■ **Extracted text**:
Does the genealogical maneuver, with its repudiation of contextualism, produce new insights about familiar texts in American intellectual history? Does Posnock's ensemble actually share the trait of "nonidentity"? Quite the contrary: a desire to escape the chains of contextuality leads Posnock to dispense with useful historiographical conventions that are neither repressive nor arbitrary. Since history is inescapably contextual, Posnock is often prompted to provide background on his key figures. In those moments, Posnock's amalgamation of James, Bourne, Dewey, Adorno and Foucault seems not simply an "admittedly improbable lineage," as he puts it, but a contrivance that strains credulity. Although Posnock alludes briefly to "unbridgeable differences too numerous to mention" (35) between his selected subjects, "genealogy" permits him to render them compatible. Here, to rework the postmodern metaphor, is a lineage for which not even the best family historian could find documentation down at the Intellectual County Court House.
The key theme of Posnock's discussion of Adorno, Bourne and Dewey (despite ostensible inclusion of Foucault and James, he says virtually nothing about them) is that their social thought was guided by a "politics of nonidentity" which recasts conventional understandings of what constitutes politically responsible behavior for intellectuals. They share, he writes, "a paradoxical effort that engages in public life and upholds intellectual responsibility while resisting conventional modes of engagement and responsibility. They perceive a most basic convention -- affiliation with a particular political party -- as passive submission to a preordained identity that shields one from the hazards of immersion. Instead, these thinkers articulate a politics by embodying it in a style of practice." (42)
A number of assumptions here are open to question. Eschewing party politics is, for instance, just as "conventional" a form of political practice as joining a party; only a slight majority of U.S. registered voters designates a party affiliation, and only half of registrants now vote. Few, if any, modern parties require of their adherents anything so drastic as "submission to a preordained entity that shields one from the hazards of immersion." Indeed, the absence of principle from major party politics is a decisive contribution both to the longevity of their rule and to chronic electoral alienation. In the Democratic Party, labor and capital, industry and environmentalists, Jesse Jacksons and John Huangs -- all lie down together. None is compelled to sacrifice "identity" (though interest, to revert for a moment to an older and impermissible tongue, is another matter).
Membership in a political party per se is an abstract condition that only partially defines and determines one's politics, but membership in certain parties and causes means something more than membership in others. In organizations of the left, principle (distinguished from both opportunism and "preordained" dogmatism) has typically counted for a great deal more. For this reason, positing non-affiliation as a pure ideal for radical intellectuals seems less an unimpeachable affirmation of independent judgment than yet another case of the disorientation afflicting that section of the cultural left which has neglected political organizing while proclaiming as "radical" a mode of intellectual practice which adds up to little more than writing esoteric articles for journals read exclusively by other academics.

[Saved data entries]
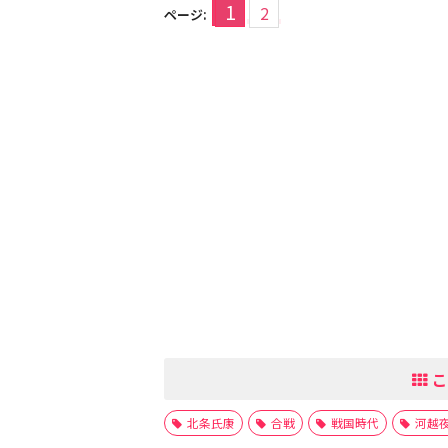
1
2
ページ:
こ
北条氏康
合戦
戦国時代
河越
--
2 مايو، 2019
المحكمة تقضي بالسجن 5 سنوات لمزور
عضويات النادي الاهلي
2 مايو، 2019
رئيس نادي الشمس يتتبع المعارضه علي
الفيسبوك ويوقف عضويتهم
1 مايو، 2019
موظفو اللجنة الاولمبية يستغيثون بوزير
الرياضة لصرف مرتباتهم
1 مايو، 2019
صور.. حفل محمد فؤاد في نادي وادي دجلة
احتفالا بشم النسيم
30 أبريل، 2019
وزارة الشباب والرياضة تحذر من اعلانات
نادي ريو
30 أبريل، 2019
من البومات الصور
* * *
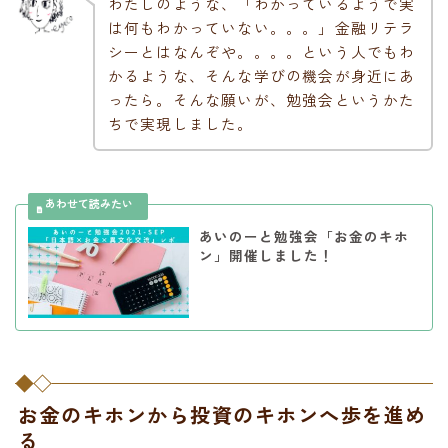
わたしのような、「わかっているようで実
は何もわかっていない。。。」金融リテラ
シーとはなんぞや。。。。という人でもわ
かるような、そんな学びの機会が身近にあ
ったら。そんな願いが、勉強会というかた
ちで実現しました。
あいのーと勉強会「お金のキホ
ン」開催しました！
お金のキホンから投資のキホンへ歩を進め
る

■ **Exercise**:
Name each thinker the passage on Posnock says he amalgamates into one lineage, the grouping it calls a contrivance. You won't need any of the lines.

■ **Solution for this task**:
James, Bourne, Dewey, Adorno, Foucault